Source.

2. The object detection system according to claim 1, wherein the edge computer divides the feature extracted from the reduced image into the divided features, compresses each of the divided features, and transmits each of the compressed divided features to the server, and wherein the server decodes each of the compressed divided features, and performs object detection based on each of the decoded divided features.
3. The object detection system according to claim 1, wherein the edge computer compresses the feature extracted from the reduced image and transmits the compressed feature to the server, and wherein the server decodes the compressed feature, divides the decoded feature into the divided features, and performs object detection based on each of the divided features.
4. The object detection system according to claim 1, wherein the object detection model is a deep neural network which includes a plurality of intermediate layers, and wherein the second size is a size of a feature to be input to an intermediate layer after the division position in the object detection model which is divided and arranged in the edge computer and the server.

Challenges.
1. In the patent claims, what type of model does claim 4 say the object detection model is?
2. Rewrite the patent claims between "3. The object" and "and the server.", inclusive, changing "server" to "cloud host".
The records have no connection to the patent claims.

Stored rows.

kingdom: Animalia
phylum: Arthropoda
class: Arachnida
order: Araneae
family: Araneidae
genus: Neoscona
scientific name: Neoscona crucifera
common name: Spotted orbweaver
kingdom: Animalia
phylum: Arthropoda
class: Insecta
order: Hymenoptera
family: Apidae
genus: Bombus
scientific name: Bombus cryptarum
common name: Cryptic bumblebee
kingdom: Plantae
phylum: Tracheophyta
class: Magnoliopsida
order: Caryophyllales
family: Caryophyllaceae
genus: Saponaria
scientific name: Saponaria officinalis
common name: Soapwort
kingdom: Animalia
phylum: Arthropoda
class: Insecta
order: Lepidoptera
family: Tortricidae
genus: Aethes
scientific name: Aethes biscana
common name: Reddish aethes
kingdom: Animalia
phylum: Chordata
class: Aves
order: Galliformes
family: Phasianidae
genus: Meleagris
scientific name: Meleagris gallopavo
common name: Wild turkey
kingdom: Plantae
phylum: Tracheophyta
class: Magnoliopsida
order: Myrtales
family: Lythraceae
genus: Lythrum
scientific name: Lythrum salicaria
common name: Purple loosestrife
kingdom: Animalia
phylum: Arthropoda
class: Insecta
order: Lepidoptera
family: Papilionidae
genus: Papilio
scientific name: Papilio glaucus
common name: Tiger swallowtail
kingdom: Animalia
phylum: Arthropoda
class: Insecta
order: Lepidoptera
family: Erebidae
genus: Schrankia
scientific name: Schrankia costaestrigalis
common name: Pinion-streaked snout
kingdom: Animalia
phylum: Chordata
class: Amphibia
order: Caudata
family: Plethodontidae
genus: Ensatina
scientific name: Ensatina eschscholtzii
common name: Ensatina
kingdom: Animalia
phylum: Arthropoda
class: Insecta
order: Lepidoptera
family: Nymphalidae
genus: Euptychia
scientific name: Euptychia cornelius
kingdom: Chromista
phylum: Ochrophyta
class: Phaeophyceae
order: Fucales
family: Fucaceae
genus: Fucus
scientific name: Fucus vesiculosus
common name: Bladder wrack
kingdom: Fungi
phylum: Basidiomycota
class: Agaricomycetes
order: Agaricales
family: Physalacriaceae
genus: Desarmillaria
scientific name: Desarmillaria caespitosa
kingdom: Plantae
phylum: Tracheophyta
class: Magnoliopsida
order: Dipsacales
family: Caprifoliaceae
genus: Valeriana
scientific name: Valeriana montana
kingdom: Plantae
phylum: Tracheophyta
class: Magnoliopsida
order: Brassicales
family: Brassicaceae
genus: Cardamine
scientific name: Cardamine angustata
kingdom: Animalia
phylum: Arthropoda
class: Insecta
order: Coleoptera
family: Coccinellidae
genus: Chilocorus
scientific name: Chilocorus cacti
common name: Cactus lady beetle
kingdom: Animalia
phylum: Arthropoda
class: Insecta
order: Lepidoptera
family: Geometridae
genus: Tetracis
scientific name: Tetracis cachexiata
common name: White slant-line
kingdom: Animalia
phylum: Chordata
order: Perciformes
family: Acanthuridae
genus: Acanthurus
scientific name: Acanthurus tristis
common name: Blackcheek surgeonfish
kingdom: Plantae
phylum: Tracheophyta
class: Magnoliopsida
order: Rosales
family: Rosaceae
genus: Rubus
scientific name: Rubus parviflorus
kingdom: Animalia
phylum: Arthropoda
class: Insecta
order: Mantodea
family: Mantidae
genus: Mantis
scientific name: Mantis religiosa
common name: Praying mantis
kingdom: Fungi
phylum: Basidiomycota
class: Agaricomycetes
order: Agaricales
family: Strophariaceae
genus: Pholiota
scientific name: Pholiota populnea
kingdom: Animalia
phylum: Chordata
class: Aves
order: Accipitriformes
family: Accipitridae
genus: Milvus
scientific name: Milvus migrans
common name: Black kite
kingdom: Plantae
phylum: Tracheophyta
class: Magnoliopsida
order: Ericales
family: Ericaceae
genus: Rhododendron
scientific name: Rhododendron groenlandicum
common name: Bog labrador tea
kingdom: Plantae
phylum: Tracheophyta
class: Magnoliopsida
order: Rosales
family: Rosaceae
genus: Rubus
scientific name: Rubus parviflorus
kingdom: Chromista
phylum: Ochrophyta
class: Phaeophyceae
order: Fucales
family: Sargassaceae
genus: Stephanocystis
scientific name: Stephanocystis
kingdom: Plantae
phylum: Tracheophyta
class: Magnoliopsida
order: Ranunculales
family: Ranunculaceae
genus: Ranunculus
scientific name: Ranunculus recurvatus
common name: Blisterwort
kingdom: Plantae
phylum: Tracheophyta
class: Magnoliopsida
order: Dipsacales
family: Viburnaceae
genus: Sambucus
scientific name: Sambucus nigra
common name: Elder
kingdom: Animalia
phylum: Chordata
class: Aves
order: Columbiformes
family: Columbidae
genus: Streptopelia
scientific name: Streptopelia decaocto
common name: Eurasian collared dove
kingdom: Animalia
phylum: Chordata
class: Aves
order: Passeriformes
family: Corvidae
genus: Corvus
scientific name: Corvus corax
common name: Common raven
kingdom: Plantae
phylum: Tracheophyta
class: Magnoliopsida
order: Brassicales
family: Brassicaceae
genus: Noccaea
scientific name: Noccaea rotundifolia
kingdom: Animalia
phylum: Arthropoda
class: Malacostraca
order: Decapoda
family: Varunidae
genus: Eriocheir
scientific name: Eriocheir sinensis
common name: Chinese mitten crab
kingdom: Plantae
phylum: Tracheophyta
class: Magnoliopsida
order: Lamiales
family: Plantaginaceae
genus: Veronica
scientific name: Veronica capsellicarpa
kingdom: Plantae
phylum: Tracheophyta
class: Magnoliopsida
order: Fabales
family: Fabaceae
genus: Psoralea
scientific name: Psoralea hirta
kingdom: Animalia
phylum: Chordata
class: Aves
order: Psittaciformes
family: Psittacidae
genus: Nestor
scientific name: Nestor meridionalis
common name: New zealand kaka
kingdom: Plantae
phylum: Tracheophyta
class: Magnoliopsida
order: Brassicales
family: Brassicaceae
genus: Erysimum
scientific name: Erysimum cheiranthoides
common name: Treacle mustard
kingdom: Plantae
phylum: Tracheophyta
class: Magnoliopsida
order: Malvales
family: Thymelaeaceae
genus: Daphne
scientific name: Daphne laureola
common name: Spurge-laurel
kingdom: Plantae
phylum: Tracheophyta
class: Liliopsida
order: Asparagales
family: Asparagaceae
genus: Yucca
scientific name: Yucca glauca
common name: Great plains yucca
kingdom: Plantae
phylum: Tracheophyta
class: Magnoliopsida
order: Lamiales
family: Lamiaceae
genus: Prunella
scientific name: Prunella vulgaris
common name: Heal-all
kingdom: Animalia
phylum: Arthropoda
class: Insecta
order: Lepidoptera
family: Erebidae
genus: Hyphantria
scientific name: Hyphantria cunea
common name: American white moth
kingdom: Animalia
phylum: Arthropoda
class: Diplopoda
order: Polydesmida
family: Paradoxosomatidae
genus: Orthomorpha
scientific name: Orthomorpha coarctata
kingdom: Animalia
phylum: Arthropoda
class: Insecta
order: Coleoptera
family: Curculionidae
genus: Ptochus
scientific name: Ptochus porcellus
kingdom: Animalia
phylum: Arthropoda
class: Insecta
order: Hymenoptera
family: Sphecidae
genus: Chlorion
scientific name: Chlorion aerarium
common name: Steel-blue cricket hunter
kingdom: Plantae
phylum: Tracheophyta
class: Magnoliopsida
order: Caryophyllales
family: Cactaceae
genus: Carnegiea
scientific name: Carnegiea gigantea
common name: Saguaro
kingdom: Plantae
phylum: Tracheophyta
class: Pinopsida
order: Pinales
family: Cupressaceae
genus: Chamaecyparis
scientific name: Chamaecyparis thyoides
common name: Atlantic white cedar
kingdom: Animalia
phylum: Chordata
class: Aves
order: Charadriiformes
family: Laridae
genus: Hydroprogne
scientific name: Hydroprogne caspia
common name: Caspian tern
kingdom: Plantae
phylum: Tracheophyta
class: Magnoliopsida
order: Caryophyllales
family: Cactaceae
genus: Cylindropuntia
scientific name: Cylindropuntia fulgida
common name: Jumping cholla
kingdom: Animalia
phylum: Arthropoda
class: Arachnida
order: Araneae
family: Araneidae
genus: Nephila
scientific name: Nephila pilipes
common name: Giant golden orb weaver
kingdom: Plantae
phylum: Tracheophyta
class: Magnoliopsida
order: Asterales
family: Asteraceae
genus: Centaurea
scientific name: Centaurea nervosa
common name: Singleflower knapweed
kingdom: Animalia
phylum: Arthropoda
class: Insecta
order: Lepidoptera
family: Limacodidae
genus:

Solutions to each task.
1. A deep neural network that includes a plurality of intermediate layers.

2.
3. The object detection system according to claim 1, wherein the edge computer compresses the feature extracted from the reduced image and transmits the compressed feature to the cloud host, and wherein the cloud host decodes the compressed feature, divides the decoded feature into the divided features, and performs object detection based on each of the divided features.
4. The object detection system according to claim 1, wherein the object detection model is a deep neural network which includes a plurality of intermediate layers, and wherein the second size is a size of a feature to be input to an intermediate layer after the division position in the object detection model which is divided and arranged in the edge computer and the cloud host.